Last updated: Mon 6 Apr 2015, 11:15 PM

Germany’s Economy and Energy Minister Rainer Bruederle said none of the ministers directly opposed EU-wide security checks but it was impossible to decide on short notice since there was such disparity between the different power plants and government policies.

Bruederle told a news conference there will be a renewed push for strict tests at a two-day summit of European Union leaders starting Thursday.

He said common criteria are necessary since he is “not sure that everyone will proceed with the high demands that we are planning to use in Germany.”

Last week, Germany decided that that seven reactors that went into operation before 1980 would be kept offline for three months while Europe’s biggest economy reconsiders its plans to extend the life of its atomic power plants.
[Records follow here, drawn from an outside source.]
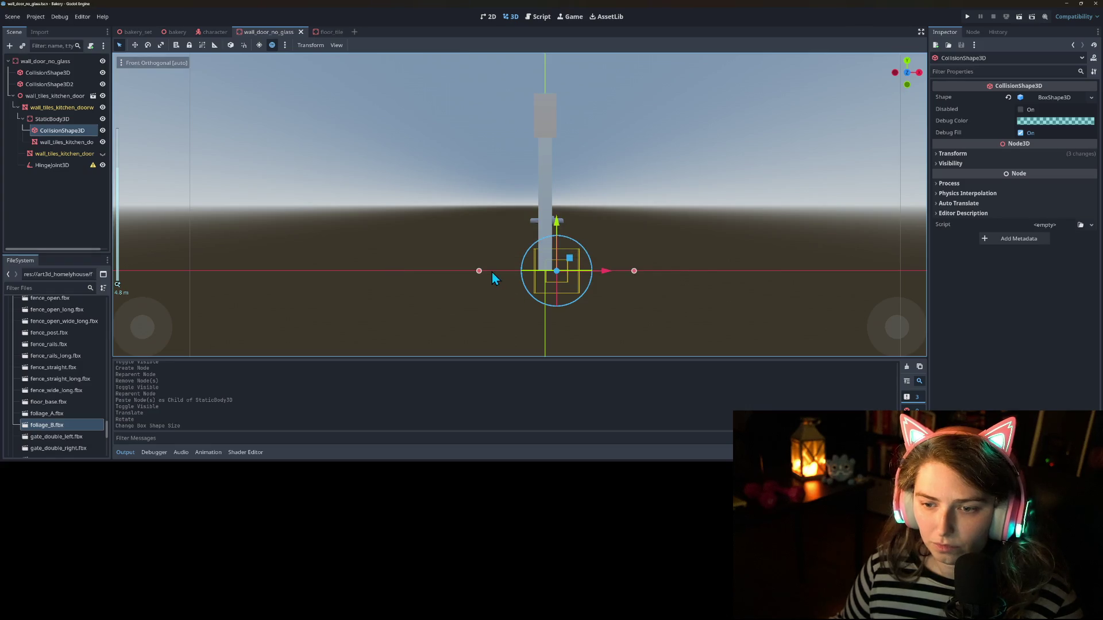
click(64, 142)
click(62, 130)
Step: Replace the collision shape with a new BoxShape3D and review the node transforms
click(1091, 98)
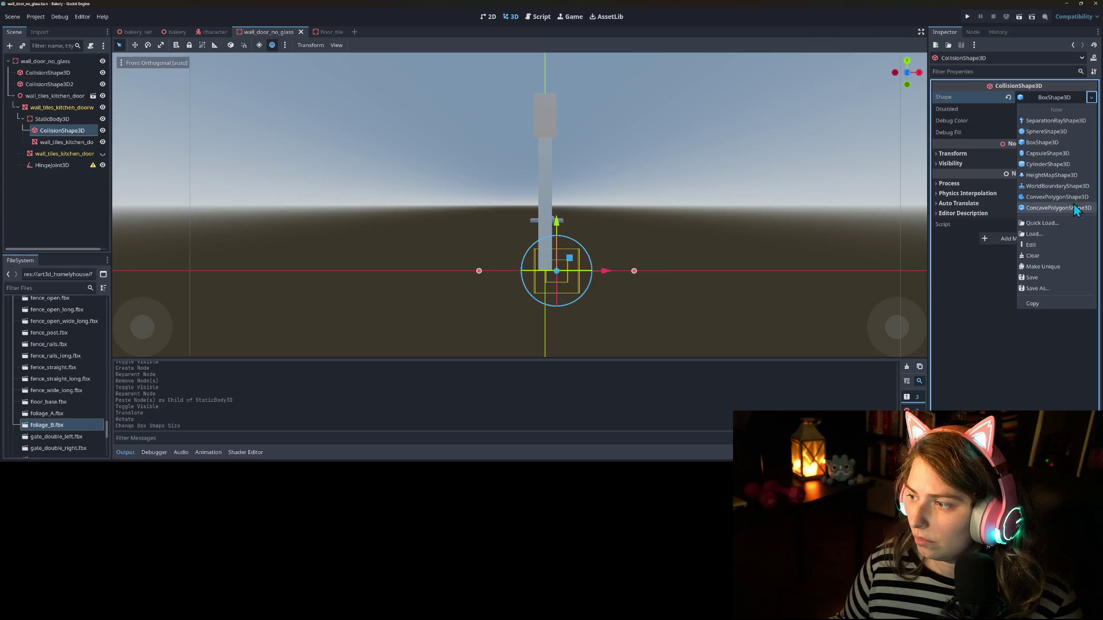
click(1038, 143)
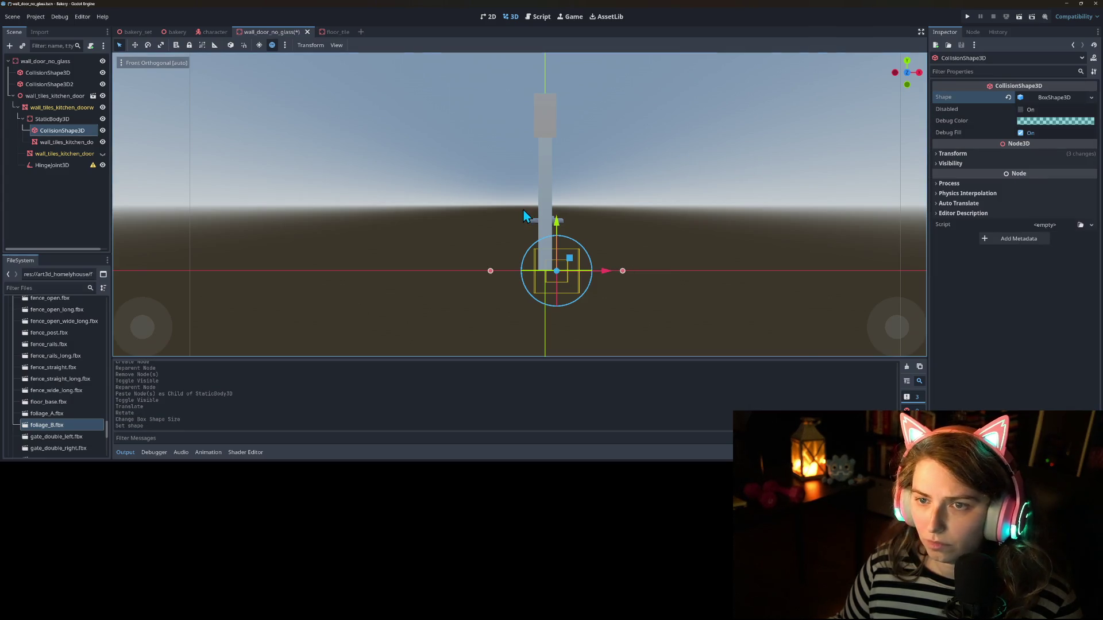
scroll(523, 217, up, 3)
scroll(610, 294, down, 15)
scroll(610, 306, down, 10)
Bruederle acknowledged an immediate exit from nuclear power generation was impossible. “We need electricity supply to create economic progress,” Bruederle said.

France, a big user of nuclear power plants, remained a robust supporter of them.

France’s Energy Minister Eric Besson said it was his “profound conviction that nuclear energy will stay in Europe and the world one of the core energies in the 21st century.”

But Austria led a group of five EU nations that questioned the use of continued nuclear energy.

Monday’s EU meeting was called because of the earthquake and tsunami in Japan that crippled its Fukushima Dai-ichi nuclear plant. Traces of radiation are tainting vegetables and some water supplies, and China, Japan’s biggest trading partner, has ordered testing of Japanese food imports for radiation contamination.